● SELECTED TEXT

## begin

During the third quarter the Company issued $200 million of 10-year notes with a coupon rate of 5.0%. This was the company’s fourth debt offering since early 2003. These four issuances comprise $730 million of long term debt, with a weighted average remaining life of 9.6 years and a weighted average coupon of 4.7%.

 

In addition to issuing long-term debt, Leggett can issue up to $400 million in commercial paper through a program that is backed by $400 million in revolving credit. No commercial paper was outstanding under this agreement as of September 30, 2005. The Company currently expects that any commercial paper issued under the agreement will be classified as long-term debt, which reflects its intent and expectation to maintain or increase the balance outstanding until such time it is replaced with long-term notes.

 

Most of our debt has a fixed repayment date. Our medium-term notes and public debt currently carry a Moody’s rating of A2 and a Standard & Poor’s rating of A”+”. Our commercial paper program carries a Moody’s rating of P-1 and a Standard & Poor’s rating of A-1. We have maintained a single A rating on our debt for over a decade.

 

To further facilitate the issuance of debt capital and other securities, $300 million remains available under a shelf registration which became effective April 19, 2005. We believe we have more than sufficient availability to support all ongoing operations and take advantage of growth opportunities.

## end

● RECORDED DATA
## begin

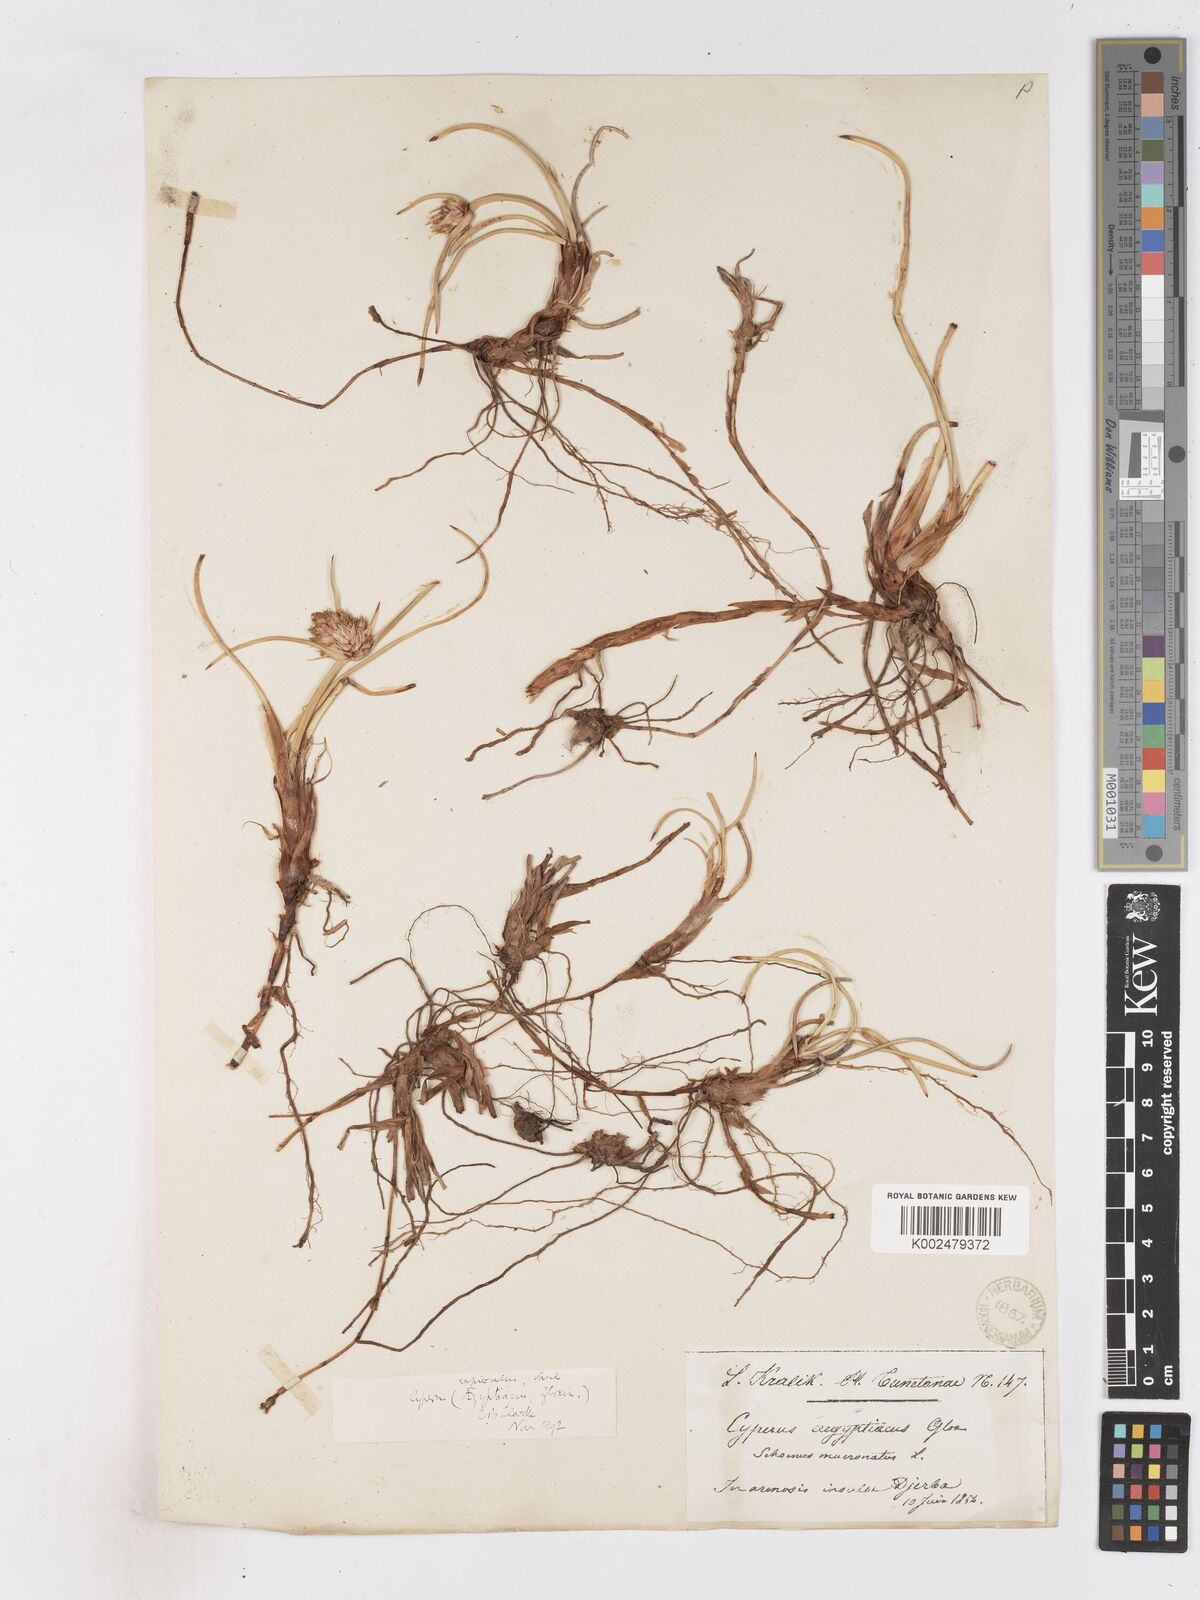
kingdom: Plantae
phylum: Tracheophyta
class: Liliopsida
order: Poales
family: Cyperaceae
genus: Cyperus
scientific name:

## end

● SET TASKS
(1) Answer these questions about the passage on Leggett's debt financing, one line each:
(a) What coupon rate did the 10-year notes issued during the third quarter carry?
(b) How much commercial paper was outstanding under the agreement as of September 30, 2005?
(c) On what date did the shelf registration become effective?
(2) Resume the passage on Leggett's debt financing after its last sentence.
The entries on this page come from a different source than the passage on Leggett's debt financing.

● RESULTS
(1)
(a) 5.0%
(b) None
(c) April 19, 2005

(2)
 

Contractual Obligations

 

Material changes to the Company’s contractual obligations and commitments occurring since December 31, 2004 are as follows:

 

    Long-term debt, including current maturities, declined from a total of $1,143 (excluding $3 million of market value adjustments related to interest rate swap agreements) at December 31, 2004 to a total of $963 at September 30, 2005. This was primarily due to the payment of $350 million in notes that matured on February 15, 2005 and $25 million in notes that matured on June 1, 2005, partially offset by the issuance of $200 million in notes during the third quarter.

 

Derivative Financial Instruments

 

The Company’s risk management strategies include the use of derivative instruments to manage the fixed/variable interest rate mix of its debt portfolio, to hedge its exposure to fluctuating natural gas prices, and to manage its exposure to variability in interest and foreign exchange rates. It is the Company’s policy not to speculate in derivative instruments.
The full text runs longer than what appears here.